_ACTION ITEM_
The required response is the number of lines in the entries that include the word "certains", with nothing added.

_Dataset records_

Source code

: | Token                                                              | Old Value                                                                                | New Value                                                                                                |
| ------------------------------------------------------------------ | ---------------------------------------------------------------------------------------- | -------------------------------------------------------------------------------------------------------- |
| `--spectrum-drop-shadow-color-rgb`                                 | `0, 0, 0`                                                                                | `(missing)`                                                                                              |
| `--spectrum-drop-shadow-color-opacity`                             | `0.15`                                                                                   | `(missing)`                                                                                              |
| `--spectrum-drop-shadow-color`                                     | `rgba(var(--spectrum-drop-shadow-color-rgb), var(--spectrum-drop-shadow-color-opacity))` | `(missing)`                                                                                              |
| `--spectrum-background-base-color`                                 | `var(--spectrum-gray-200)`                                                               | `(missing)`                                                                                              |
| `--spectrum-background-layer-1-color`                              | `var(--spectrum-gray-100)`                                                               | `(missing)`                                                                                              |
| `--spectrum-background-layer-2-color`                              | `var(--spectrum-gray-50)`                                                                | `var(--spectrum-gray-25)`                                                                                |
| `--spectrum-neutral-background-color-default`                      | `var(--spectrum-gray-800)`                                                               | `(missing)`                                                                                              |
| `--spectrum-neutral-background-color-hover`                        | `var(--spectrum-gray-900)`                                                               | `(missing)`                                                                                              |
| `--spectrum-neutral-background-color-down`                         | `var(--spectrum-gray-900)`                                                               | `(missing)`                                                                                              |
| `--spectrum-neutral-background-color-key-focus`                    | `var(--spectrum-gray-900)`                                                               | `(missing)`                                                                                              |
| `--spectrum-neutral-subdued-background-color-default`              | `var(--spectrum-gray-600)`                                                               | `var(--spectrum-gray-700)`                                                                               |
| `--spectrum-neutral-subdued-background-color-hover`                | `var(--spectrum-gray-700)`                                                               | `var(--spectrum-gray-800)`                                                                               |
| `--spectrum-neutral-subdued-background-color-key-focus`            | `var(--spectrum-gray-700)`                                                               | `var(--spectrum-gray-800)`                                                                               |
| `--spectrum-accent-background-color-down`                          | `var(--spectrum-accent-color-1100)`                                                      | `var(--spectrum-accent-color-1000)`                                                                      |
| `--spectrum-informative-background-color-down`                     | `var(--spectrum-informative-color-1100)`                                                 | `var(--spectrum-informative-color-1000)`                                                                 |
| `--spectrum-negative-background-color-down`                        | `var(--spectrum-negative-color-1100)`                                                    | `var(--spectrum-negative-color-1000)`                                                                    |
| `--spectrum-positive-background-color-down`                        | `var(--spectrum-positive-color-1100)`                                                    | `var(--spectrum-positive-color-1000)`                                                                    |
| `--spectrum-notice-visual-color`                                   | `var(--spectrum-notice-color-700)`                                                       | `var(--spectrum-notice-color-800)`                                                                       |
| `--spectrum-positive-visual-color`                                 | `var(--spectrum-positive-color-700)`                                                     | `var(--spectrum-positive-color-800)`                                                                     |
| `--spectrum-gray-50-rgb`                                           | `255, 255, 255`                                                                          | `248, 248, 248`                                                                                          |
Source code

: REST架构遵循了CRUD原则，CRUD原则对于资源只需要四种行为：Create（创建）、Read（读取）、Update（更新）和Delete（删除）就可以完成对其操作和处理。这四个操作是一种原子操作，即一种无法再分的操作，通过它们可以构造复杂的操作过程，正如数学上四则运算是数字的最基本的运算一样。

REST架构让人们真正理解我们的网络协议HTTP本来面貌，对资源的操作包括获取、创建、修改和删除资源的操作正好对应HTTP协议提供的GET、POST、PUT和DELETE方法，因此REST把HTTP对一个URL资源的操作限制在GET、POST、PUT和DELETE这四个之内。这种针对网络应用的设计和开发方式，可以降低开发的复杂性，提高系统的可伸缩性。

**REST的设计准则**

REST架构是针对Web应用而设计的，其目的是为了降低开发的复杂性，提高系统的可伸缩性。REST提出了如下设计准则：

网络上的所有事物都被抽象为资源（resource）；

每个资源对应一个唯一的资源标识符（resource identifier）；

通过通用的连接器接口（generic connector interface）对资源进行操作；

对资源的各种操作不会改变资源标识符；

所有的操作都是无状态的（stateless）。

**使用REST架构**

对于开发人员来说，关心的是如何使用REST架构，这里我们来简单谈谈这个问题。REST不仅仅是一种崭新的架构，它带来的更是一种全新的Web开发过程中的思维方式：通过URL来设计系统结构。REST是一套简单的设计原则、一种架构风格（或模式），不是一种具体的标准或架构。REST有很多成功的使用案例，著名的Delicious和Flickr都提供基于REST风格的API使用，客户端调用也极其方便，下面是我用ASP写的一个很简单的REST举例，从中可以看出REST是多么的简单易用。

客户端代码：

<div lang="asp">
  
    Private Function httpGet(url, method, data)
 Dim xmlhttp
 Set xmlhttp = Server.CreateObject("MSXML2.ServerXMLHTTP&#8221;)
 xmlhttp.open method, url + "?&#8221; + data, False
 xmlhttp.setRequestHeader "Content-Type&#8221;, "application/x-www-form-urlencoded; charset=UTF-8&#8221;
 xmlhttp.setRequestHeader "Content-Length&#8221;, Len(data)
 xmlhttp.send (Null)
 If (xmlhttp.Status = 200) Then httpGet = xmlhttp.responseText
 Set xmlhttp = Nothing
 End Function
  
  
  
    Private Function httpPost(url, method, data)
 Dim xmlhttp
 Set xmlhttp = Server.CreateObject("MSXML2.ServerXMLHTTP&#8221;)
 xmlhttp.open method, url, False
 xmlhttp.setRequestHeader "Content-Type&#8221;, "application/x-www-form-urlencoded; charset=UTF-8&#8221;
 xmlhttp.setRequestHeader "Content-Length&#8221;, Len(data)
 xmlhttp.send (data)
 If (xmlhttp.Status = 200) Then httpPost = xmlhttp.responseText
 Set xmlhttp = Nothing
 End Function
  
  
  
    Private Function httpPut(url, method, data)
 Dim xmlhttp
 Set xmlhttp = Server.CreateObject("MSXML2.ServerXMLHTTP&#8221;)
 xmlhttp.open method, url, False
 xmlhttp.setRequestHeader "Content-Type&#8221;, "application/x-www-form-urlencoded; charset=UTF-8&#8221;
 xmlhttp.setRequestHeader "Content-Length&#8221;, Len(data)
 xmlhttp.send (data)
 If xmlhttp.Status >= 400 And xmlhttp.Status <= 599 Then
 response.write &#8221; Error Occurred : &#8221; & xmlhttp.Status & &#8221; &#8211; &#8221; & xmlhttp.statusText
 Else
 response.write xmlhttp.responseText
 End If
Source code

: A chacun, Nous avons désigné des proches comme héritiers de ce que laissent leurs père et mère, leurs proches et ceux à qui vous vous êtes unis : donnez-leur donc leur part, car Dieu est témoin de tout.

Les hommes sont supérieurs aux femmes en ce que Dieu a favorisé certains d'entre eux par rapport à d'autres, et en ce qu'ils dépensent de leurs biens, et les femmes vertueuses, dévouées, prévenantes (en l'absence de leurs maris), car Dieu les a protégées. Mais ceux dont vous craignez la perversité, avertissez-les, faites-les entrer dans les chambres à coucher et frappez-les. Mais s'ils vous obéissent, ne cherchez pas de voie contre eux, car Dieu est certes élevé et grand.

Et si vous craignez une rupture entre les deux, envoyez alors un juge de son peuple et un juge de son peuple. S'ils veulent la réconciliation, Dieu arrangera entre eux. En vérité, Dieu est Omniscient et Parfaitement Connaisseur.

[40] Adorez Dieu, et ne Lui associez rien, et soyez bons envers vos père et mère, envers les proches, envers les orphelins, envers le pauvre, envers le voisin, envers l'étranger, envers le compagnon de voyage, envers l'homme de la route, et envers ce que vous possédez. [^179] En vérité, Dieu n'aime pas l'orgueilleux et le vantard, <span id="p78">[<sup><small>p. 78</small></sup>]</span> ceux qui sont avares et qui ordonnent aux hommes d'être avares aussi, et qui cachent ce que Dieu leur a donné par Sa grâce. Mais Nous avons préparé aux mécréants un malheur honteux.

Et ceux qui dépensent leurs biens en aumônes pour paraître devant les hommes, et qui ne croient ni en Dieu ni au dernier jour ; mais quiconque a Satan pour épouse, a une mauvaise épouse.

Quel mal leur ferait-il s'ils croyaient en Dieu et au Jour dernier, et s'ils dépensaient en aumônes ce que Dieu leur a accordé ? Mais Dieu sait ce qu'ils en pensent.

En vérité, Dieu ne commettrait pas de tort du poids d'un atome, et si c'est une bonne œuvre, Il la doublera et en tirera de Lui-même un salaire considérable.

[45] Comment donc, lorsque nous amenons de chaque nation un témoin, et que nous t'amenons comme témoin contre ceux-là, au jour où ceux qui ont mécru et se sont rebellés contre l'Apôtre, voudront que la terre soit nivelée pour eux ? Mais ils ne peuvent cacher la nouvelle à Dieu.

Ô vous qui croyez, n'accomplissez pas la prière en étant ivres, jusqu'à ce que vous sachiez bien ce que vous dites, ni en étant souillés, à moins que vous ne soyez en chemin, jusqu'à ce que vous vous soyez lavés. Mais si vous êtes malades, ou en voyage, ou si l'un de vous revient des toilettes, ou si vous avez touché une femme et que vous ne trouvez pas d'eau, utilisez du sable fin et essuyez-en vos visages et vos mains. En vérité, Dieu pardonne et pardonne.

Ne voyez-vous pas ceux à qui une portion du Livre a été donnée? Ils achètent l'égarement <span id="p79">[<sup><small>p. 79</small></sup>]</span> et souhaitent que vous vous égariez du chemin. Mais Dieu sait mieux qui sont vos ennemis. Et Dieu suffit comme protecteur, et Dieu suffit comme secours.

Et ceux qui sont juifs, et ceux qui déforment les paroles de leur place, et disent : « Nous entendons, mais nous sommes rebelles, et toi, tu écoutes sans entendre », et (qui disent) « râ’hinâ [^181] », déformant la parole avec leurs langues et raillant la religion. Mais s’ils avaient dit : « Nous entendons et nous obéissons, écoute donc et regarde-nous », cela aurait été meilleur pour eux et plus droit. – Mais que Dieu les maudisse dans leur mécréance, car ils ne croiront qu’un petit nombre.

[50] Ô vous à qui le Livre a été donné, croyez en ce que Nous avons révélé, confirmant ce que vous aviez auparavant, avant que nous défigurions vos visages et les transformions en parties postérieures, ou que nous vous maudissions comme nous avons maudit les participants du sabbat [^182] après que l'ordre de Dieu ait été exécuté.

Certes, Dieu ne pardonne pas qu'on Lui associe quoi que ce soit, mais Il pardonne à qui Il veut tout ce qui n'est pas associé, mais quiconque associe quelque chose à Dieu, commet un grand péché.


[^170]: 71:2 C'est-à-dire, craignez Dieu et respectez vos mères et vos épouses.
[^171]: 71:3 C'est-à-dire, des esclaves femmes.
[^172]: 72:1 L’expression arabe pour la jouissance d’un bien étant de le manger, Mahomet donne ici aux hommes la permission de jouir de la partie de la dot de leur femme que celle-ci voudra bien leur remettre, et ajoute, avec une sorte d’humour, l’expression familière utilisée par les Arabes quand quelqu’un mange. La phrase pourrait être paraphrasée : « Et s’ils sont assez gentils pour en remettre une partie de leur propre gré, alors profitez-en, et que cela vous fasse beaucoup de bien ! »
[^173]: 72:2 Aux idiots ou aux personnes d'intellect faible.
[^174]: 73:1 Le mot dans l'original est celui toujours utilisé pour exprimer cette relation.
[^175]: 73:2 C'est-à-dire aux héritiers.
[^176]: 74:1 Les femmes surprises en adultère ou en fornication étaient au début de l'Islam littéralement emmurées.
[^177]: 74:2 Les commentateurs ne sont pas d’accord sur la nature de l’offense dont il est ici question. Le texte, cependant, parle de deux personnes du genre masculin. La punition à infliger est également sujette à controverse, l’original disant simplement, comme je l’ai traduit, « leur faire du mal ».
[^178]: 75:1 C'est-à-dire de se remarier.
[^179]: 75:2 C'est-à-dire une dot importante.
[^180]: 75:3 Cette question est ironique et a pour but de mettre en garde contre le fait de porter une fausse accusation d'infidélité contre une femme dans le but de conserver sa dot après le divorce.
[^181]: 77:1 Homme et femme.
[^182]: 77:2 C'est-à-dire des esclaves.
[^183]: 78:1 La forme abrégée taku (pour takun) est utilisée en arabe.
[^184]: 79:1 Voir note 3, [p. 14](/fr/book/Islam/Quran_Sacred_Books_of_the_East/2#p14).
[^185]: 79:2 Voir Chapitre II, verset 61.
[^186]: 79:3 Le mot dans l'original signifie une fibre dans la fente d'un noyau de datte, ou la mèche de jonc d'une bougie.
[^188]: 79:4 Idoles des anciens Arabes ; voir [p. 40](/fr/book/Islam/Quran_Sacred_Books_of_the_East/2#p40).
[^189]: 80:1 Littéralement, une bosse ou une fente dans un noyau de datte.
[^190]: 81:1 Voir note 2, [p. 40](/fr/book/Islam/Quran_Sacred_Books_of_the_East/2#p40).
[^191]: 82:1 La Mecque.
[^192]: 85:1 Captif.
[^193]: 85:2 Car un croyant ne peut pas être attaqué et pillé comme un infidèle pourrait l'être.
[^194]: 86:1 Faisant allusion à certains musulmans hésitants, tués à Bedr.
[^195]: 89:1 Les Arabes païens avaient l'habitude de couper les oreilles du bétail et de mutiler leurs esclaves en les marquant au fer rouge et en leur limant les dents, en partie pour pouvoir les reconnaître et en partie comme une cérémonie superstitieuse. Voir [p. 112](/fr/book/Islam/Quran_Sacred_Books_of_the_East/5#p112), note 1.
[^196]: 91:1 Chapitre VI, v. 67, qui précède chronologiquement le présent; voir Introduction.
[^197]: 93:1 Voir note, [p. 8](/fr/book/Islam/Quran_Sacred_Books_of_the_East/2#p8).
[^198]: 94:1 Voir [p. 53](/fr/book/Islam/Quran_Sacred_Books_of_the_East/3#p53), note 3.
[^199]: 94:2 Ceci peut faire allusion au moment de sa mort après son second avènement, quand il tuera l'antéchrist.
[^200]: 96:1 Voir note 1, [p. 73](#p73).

_ANSWER_
2